Difficile pensare che i delicati tessuti di un sistema nervoso possano preservarsi per centinaia di milioni di anni. Eppure è proprio quello che è accaduto al cervello e agli occhi di 15 esemplari di un predatore marino vissuto 518 milioni anni fa: i reperti, alcuni dei più antichi cervelli fossili mai ritrovati, sono venuti alla luce tra il 2011 e il 2016 lungo la costa della Groenlandia settentrionale.
Vecchia conoscenza. La creatura, un antenato dei moderni artropodi (un gruppo di invertebrati che comprende i moderni crostacei ma anche ragni e scorpioni) dal nome scientifico di Kerygmachela kierkegaardi, era un predatore lungo circa 25 cm dalla forma ovale, con due lunghe antenne, 11 lobi natatori per lato e una coda affusolata. Non è nuovo alla scienza, ma il suo cervello lo è.

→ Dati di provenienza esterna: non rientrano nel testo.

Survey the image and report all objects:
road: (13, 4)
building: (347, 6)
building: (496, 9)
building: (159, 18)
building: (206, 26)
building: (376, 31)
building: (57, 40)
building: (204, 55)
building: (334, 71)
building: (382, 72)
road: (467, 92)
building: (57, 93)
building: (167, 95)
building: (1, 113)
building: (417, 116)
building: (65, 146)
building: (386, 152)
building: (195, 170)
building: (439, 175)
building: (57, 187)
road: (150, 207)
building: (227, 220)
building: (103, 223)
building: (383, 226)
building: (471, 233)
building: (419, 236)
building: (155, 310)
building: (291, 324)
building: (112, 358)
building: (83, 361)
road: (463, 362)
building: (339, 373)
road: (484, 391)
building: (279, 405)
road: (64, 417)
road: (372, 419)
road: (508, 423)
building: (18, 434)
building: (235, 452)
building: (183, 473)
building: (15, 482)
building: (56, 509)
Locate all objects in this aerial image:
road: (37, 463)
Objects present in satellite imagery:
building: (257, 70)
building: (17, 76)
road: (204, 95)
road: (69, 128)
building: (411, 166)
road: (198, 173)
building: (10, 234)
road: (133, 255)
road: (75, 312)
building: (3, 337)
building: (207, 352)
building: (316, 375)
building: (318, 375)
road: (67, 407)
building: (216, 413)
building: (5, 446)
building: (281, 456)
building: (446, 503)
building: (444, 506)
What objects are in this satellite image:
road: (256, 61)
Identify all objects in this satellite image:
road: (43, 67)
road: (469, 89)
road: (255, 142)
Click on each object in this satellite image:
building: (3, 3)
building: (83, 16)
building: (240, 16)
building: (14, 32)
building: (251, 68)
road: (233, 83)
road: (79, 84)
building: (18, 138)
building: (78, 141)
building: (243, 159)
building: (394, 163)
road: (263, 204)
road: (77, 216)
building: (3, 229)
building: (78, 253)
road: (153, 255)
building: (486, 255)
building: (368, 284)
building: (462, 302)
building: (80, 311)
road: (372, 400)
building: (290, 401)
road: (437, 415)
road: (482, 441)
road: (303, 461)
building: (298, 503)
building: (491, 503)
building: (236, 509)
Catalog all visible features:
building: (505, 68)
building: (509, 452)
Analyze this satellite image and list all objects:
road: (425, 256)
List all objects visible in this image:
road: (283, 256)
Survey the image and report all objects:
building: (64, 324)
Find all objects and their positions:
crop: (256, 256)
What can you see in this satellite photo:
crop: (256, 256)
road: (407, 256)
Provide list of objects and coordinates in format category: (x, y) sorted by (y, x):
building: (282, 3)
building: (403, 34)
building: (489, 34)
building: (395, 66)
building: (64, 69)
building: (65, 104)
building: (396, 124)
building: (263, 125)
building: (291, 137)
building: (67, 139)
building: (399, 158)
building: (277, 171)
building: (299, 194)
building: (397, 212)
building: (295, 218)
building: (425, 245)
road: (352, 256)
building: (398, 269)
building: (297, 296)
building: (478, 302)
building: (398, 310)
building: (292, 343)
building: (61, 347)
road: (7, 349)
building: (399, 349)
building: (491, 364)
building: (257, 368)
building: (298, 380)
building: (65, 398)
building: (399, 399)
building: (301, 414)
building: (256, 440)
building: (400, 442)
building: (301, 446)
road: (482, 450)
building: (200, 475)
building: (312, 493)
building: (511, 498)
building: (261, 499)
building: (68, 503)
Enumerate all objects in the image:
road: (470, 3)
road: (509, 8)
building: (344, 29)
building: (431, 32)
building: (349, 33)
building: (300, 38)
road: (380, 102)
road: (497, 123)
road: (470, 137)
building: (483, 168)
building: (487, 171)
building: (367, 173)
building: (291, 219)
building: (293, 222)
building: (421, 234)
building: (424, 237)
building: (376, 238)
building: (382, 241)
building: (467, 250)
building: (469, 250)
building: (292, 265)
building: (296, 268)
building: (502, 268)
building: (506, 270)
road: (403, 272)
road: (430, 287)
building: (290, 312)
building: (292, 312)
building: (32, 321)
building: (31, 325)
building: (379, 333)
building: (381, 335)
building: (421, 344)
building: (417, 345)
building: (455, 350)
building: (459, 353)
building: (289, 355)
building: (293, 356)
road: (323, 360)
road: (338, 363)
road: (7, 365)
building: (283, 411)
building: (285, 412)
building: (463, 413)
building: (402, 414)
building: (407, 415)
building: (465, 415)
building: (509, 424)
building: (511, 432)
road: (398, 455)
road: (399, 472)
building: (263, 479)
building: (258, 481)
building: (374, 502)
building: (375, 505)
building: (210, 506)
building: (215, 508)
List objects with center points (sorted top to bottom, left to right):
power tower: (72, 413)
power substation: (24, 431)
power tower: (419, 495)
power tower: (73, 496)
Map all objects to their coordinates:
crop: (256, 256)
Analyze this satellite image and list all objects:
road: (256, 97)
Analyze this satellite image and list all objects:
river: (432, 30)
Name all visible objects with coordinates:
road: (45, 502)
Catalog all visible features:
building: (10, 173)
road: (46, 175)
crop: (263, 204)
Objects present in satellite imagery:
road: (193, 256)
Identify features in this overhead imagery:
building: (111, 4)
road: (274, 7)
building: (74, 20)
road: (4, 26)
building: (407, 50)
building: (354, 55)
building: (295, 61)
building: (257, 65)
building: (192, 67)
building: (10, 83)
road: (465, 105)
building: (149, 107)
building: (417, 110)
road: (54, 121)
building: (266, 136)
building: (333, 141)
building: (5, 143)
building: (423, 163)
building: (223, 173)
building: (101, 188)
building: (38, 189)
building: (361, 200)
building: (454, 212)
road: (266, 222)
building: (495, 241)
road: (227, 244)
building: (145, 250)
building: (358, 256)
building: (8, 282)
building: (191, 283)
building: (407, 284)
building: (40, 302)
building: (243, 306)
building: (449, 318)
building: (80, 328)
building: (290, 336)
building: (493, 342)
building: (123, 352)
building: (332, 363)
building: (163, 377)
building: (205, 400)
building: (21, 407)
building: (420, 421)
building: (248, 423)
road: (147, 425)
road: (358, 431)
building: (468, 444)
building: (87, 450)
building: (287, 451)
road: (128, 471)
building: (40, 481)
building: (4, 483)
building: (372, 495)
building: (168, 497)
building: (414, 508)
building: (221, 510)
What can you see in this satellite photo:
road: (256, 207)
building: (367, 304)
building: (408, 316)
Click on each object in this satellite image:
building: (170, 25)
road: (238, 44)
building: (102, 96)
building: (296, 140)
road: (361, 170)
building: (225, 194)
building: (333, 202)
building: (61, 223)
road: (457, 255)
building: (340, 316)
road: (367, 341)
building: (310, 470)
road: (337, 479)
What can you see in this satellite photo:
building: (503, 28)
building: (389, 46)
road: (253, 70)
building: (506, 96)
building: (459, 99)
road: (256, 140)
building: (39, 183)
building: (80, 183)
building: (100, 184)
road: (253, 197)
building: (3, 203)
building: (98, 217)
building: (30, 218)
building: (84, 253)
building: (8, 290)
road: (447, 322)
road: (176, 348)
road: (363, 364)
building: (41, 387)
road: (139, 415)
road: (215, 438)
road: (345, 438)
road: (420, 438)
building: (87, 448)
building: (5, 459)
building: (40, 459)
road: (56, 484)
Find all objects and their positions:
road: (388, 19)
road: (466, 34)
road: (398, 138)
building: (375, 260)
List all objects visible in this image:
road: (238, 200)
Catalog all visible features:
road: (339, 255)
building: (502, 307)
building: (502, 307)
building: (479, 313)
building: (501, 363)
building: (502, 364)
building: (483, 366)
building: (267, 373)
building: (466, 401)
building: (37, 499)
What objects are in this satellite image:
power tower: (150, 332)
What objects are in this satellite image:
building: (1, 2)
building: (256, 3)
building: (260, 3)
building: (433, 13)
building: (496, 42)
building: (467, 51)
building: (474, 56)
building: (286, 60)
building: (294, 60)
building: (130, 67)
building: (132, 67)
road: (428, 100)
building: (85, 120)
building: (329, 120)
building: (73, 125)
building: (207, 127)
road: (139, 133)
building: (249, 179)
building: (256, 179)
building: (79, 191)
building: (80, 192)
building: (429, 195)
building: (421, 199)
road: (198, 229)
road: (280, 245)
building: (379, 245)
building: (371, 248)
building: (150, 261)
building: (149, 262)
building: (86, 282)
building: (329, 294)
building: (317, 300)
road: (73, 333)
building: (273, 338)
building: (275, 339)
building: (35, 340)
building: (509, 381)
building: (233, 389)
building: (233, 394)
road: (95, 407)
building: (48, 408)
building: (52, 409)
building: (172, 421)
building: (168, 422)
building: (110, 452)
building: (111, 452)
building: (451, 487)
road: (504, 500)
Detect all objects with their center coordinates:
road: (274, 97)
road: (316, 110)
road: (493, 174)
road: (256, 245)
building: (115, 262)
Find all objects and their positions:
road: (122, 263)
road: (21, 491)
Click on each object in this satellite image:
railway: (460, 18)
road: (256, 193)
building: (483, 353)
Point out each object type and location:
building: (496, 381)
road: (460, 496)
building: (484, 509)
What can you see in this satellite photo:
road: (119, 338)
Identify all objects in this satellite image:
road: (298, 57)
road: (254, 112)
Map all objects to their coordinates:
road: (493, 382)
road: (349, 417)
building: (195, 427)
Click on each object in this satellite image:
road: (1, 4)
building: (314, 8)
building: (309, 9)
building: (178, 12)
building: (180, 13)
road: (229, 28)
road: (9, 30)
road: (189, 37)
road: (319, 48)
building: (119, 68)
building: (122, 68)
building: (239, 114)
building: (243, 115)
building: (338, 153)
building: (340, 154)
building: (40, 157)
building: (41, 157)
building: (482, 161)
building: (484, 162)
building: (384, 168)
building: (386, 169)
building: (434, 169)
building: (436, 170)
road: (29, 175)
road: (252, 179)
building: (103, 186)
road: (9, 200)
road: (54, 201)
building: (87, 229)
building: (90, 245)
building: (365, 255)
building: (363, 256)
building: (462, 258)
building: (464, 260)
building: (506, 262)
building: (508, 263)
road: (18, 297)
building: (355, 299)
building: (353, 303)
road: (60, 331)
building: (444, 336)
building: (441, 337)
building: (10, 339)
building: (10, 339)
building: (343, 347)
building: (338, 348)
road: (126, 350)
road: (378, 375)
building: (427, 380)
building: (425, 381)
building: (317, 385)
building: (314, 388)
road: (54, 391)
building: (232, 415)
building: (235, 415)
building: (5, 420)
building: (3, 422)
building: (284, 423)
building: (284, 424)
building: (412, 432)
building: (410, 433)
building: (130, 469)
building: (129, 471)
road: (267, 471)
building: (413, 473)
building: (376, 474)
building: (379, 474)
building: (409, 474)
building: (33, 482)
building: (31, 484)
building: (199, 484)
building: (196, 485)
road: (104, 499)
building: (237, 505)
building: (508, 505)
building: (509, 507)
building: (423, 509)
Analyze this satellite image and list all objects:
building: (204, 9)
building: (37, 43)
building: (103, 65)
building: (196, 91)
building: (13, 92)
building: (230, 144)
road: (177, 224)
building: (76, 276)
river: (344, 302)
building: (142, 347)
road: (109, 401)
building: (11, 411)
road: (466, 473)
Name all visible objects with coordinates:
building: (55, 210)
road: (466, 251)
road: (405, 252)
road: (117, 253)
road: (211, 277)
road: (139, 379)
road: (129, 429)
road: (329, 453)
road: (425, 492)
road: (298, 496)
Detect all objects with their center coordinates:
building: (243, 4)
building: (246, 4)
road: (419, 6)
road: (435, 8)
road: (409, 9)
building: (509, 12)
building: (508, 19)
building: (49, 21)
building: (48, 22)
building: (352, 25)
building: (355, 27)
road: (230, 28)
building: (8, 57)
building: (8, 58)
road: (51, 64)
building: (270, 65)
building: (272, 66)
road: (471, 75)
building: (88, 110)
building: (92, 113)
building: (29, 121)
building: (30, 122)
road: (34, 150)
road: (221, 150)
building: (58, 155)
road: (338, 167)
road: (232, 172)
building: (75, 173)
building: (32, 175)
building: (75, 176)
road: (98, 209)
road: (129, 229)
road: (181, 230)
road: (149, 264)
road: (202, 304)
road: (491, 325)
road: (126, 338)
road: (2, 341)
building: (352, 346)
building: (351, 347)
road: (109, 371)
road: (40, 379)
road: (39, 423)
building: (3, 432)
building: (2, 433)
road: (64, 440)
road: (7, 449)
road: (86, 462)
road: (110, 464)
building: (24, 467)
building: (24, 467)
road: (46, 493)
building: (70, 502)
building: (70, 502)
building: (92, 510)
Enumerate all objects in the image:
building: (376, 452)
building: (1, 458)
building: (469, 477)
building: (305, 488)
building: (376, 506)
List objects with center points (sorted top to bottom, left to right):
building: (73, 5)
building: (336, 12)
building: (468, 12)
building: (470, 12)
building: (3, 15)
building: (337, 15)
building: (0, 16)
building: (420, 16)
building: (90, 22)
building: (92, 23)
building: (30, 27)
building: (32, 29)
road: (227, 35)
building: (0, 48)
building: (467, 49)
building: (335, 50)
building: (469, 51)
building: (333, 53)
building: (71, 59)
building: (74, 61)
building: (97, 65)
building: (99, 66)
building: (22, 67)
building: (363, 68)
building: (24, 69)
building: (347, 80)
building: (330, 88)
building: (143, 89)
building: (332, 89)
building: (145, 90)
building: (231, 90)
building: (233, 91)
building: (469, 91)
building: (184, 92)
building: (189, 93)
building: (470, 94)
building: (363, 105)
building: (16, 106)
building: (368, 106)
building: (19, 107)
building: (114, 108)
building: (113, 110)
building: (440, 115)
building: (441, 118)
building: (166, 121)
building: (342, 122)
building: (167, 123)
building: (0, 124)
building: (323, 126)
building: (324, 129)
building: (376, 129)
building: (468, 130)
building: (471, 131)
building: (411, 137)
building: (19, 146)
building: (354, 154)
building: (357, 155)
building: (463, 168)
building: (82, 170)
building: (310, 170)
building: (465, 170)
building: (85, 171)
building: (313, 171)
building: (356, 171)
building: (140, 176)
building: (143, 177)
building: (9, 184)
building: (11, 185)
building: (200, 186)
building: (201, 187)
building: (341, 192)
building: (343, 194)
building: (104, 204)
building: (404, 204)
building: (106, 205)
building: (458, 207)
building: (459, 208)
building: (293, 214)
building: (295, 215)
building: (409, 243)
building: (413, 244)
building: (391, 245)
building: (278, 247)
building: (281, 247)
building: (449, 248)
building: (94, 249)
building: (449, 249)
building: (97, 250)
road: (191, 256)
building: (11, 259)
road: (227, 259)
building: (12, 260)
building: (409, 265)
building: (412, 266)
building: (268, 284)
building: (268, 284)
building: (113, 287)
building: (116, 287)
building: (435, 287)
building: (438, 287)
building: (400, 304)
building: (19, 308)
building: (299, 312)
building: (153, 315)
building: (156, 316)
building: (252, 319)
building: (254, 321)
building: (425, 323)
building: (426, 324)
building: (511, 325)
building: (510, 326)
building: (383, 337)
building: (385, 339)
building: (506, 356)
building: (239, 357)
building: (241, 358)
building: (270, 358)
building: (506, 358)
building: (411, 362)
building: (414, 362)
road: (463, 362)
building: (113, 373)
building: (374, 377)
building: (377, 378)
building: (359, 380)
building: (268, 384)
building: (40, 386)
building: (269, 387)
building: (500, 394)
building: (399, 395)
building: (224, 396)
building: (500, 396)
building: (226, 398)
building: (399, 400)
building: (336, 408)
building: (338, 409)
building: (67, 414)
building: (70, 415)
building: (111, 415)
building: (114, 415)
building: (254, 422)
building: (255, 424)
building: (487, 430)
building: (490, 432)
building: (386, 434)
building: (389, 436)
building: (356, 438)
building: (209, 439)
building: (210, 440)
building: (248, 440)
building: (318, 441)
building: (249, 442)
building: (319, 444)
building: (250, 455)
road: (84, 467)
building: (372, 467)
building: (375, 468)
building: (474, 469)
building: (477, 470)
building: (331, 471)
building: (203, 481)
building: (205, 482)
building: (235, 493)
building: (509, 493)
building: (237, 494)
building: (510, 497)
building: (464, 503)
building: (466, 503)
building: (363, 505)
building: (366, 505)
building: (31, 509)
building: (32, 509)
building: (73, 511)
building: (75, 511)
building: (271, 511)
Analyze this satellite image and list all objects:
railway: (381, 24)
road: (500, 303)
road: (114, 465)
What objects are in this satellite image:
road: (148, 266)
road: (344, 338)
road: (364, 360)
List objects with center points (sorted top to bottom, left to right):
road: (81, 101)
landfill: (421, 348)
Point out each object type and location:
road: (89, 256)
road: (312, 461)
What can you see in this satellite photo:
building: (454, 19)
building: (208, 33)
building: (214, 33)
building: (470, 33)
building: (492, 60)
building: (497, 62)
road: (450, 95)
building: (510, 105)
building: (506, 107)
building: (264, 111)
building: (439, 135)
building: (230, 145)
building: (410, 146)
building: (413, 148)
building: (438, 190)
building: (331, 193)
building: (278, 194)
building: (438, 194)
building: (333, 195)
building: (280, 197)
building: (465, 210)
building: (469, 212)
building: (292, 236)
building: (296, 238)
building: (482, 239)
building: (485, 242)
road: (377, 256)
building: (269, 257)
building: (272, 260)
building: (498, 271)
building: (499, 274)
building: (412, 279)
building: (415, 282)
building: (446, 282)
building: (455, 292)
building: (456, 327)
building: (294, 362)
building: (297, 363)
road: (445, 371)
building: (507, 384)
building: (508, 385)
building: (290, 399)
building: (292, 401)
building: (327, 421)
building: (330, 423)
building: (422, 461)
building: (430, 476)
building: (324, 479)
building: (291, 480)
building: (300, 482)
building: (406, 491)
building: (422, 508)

Finora i biologi credevano che gli antenati dei moderni artropodi avessero un cervello costituito da tre segmenti - come quello di aragoste, farfalle o ragni - e un sistema visivo molto semplice: gli occhi composti si sarebbero sviluppati in seguito, forse da un paio di zampe migrate verso il capo e divenute, col tempo, sensibili alla luce. Ma i fossili analizzati raccontano una diversa versione.
Tutto l'opposto. Il cervello dei paleo-crostacei era formato da un unico segmento e non da tre: era quindi piuttosto primitivo e simile a quello dei moderni onicofori (o vermi di velluto). Al contrario, gli occhi erano probabilmente complessi e capaci di percepire immagini rudimentali: una forma intermedia tra quella estremamente semplice in dotazione dei tardigradi e gli occhi estremamente articolati di alcuni artropodi. Secondo i ricercatori dell'Università di Copenhagen, che hanno descritto la scoperta su Nature Communications, i fossili di cervello e di occhi primitivi potrebbero essere più diffusi di quanto si pensi.